* Report of tax deal is “speculation”- Swiss, German finmins
* Berlin, Berne still aiming for deal by end-October
By Michael Nienaber and Sven Egenter
BERLIN/ZURICH, Oct 16 (Reuters) - Germany and Switzerland on Saturday rejected a report they had agreed a landmark tax deal that would reap 30 billion euros ($42.28 billion) from tax evaders but said they still aimed for a deal this month.
Germany, along with Italy, the United States and France, has been one of the most fervent critics of Switzerland’s banking secrecy laws.
Berlin has paid for stolen data from Swiss banks to catch tax cheats and raided the German offices of Switzerland’s No.2 bank Credit Suisse CSGN.VX (CS.N).[ID:nLDE682150]
Both the German and Swiss Finance Ministries dismissed as “speculation” a report in news weekly Focus that finance experts had agreed a withholding tax on German assets hidden in secret Swiss accounts that would yield 30 billion euros for Berlin public coffers.
“Speculation about billions flowing back to the German tax authority is completely unfounded,” said ministry spokesman Michael Offer.
Talks about solving the issue of an estimated 200 billion euros of untaxed German wealth were constructive, he added, but both parties had agreed to maintain silence about the details.
“The working group has continued to do its work. This will now go to the level of ministers,” said Swiss Finance Ministry spokeswoman Tanja Kocher.

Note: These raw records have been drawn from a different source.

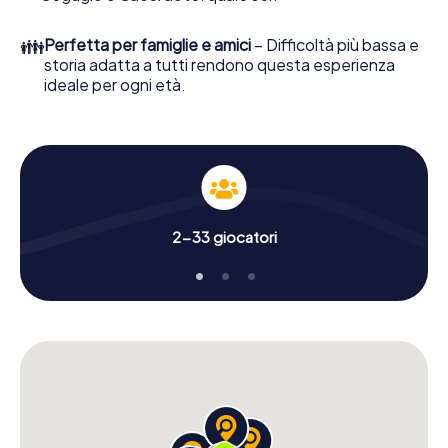
👪
Perfetta per famiglie e amici
– Difficoltà più bassa e
storia adatta a tutti rendono questa esperienza
ideale per ogni età.
2-33 giocatori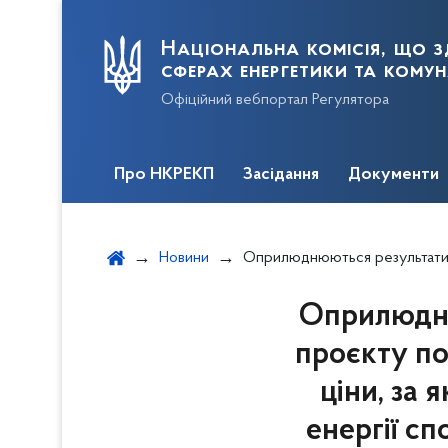
Національна комісія, що з
сферах енергетики та кому
Офіційний вебпортал Регулятора
Про НКРЕКП
Засідання
Документи
Новини
Оприлюднюються результати відкритого обговорення проєкту постанови щодо змін до Порядку формування ціни, за якою здійснюється постачання е
Оприлюдню
проєкту п
ціни, за
енергії с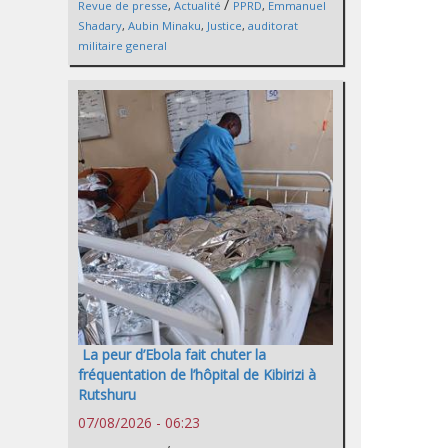
/
Revue de presse
,
Actualité
PPRD
,
Emmanuel
Shadary
,
Aubin Minaku
,
Justice
,
auditorat
militaire general
La peur d’Ebola fait chuter la
fréquentation de l’hôpital de Kibirizi à
Rutshuru
07/08/2026 - 06:23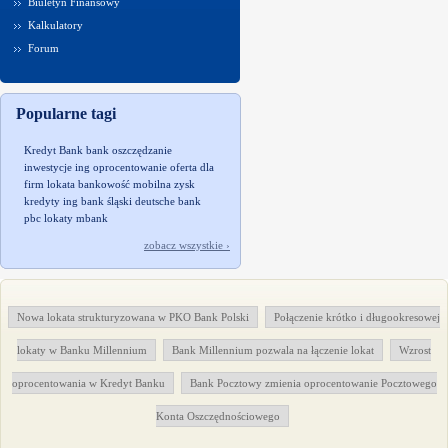
Biuletyn Finansowy
Kalkulatory
Forum
Popularne tagi
Kredyt Bank
bank
oszczędzanie
inwestycje
ing
oprocentowanie
oferta dla
firm
lokata
bankowość mobilna
zysk
kredyty
ing bank śląski
deutsche bank
pbc
lokaty
mbank
zobacz wszystkie ›
Nowa lokata strukturyzowana w PKO Bank Polski
Połączenie krótko i długookresowej
lokaty w Banku Millennium
Bank Millennium pozwala na łączenie lokat
Wzrost
oprocentowania w Kredyt Banku
Bank Pocztowy zmienia oprocentowanie Pocztowego
Konta Oszczędnościowego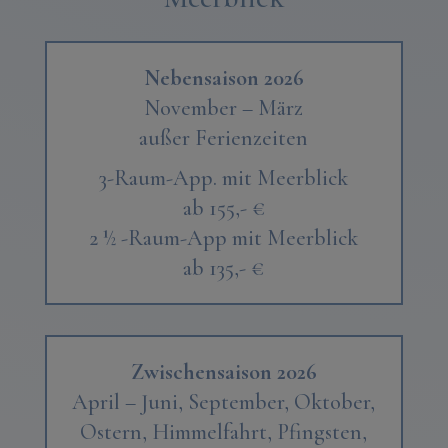
Nebensaison 2026
November – März
außer Ferienzeiten
3-Raum-App. mit Meerblick
ab 155,- €
2 ½ -Raum-App mit Meerblick
ab 135,- €
Zwischensaison 2026
April – Juni,
September, Oktober,
Ostern, Himmelfahrt, Pfingsten,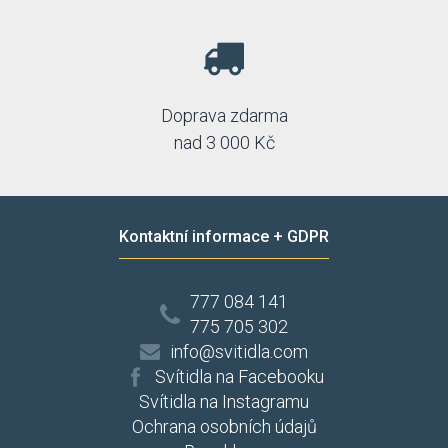
Doprava zdarma
nad 3 000 Kč
Kontaktní informace + GDPR
777 084 141
775 705 302
info@svitidla.com
Svítidla na Facebooku
Svítidla na Instagramu
Ochrana osobních údajů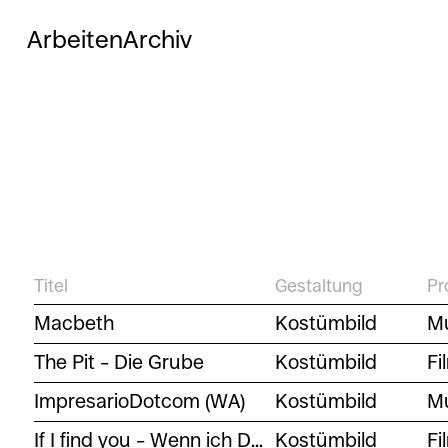
Arbeiten
Archiv
Titel
Gestaltung
Pr
Macbeth
Kostümbild
Mu
The Pit – Die Grube
Kostümbild
Fi
ImpresarioDotcom (WA)
Kostümbild
Mu
If I find you – Wenn ich Dich wiederfinde
Kostümbild
Fi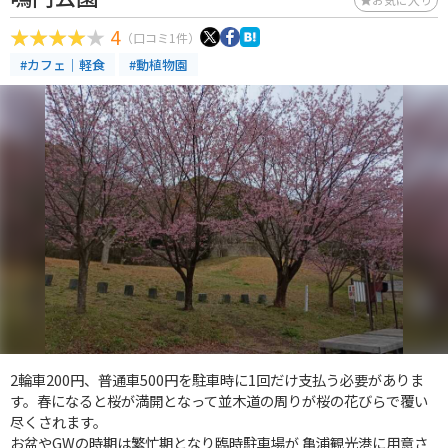
4
（口コミ1件）
#カフェ｜軽食
#動植物園
2輪車200円、普通車500円を駐車時に1回だけ支払う必要がありま
す。春になると桜が満開となって並木道の周りが桜の花びらで覆い
尽くされます。
お盆やGWの時期は繁忙期となり臨時駐車場が 亀浦観光港に用意さ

The two countries’ finance ministers hoped to agree on the key points of a new agreement by the end of October, when Swiss finance minister Hans-Rudolf Merz will leave office.
But German finance minister Wolfgang Schaeuble had to be hospitalised for a month at the beginning of October, putting question marks on this time frame.
Offer said the countries were still aiming to clinch the deal by the end of October, “if possible”.
Schaeuble has said that under the planned deal, crucial to Switzerland’s $2 trillion offshore wealth management industry, Germany would accept the Swiss applying a withholding tax on German assets in return for more cooperation from Berne in tax evasion cases.
But the Swiss will not automatically share bank information with Germany, preserving some bank privacy.
Swiss officials expect the withholding tax to be set at the same level as the 25 percent Germany has for capital gains and profit from share sales.
Focus reported on Saturday however that the countries were considering a withholding tax of 35 percent.
Tax experts say the agreement with Germany, Switzerland’s largest trading partner, would pave the way for similar deals with other large European partners.
The finance policy spokesman for the parliamentary group of Chancellor Angela Merkel’s conservatives told Reuters a deal would be good news for all tax payers in Germany.